SUPPLIED PASSAGE:

+ + + +

1. Find out if your home is in a danger zone. Know the height of your street above sea level and distance of your street from the coast. The Evacuation orders refer to these points.

2. Please be familiar with the Tsunami warning signs as this can be caused by an underwater disturbance or an earthquake.

3. People living along the coast, should take this signs as a warning signal.

4. A noticeable rapid rise or fall in coastal waters is also a sign that a Tsunami is approaching.

5. Make sure that all your family members know how to respond to a tsunami.

Prepare evacuation plans much early; don’t take chances in case of emergencies. A few seconds of delay can take your life.

6. Please keep all the disaster supplies on hand, like first aid box, flash light and extra batteries Also keep all your important documents along with your insurance policies in a bag, so that while evacuating, you can take those with you.

+ + + +

MATERIAL PROVIDED:
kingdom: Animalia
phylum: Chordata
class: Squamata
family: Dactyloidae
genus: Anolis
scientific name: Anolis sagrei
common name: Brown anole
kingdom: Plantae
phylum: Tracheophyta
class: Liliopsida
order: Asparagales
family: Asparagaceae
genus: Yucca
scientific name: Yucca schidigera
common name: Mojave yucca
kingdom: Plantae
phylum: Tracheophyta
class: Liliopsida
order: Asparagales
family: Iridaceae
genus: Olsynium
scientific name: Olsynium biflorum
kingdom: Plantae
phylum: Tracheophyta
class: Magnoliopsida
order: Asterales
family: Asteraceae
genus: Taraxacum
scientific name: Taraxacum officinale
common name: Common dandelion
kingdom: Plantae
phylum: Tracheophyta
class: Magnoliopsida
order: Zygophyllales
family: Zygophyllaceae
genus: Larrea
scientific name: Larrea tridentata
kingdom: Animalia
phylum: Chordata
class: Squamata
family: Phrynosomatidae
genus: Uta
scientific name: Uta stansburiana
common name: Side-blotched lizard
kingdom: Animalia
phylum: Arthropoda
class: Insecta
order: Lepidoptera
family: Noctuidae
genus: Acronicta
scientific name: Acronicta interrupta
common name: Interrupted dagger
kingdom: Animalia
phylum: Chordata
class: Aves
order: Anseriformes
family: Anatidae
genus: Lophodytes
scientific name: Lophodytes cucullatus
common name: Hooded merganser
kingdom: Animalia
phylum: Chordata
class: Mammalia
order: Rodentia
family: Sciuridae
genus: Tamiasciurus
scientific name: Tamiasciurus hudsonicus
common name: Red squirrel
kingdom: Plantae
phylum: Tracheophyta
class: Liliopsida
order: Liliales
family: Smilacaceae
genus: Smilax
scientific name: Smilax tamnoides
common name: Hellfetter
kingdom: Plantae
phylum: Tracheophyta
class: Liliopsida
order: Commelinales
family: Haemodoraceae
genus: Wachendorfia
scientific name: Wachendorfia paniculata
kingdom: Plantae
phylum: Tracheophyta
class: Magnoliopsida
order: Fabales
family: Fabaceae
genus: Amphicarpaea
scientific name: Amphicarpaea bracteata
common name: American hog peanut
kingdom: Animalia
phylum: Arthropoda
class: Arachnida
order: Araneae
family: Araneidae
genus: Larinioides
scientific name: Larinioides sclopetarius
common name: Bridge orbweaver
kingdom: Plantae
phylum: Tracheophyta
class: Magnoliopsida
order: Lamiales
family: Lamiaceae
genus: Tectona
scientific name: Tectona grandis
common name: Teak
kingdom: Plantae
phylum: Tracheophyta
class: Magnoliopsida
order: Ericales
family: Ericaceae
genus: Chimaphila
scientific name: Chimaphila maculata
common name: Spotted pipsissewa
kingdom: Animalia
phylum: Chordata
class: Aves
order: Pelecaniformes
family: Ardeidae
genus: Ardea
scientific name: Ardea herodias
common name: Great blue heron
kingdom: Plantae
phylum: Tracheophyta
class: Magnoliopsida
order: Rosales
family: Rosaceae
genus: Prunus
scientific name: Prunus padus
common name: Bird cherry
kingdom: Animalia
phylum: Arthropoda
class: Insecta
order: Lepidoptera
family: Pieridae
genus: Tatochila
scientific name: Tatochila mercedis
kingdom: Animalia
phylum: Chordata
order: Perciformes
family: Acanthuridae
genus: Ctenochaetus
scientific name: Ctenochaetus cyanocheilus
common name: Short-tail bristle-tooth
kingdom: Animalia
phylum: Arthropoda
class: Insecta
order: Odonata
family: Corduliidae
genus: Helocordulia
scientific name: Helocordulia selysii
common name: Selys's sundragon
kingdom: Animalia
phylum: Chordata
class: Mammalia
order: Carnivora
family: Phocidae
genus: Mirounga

+ + + +

List every disaster supply that the tsunami tips name as something to keep on hand. The records are separate material and have no connection to the tsunami tips.

first aid box, flash light, extra batteries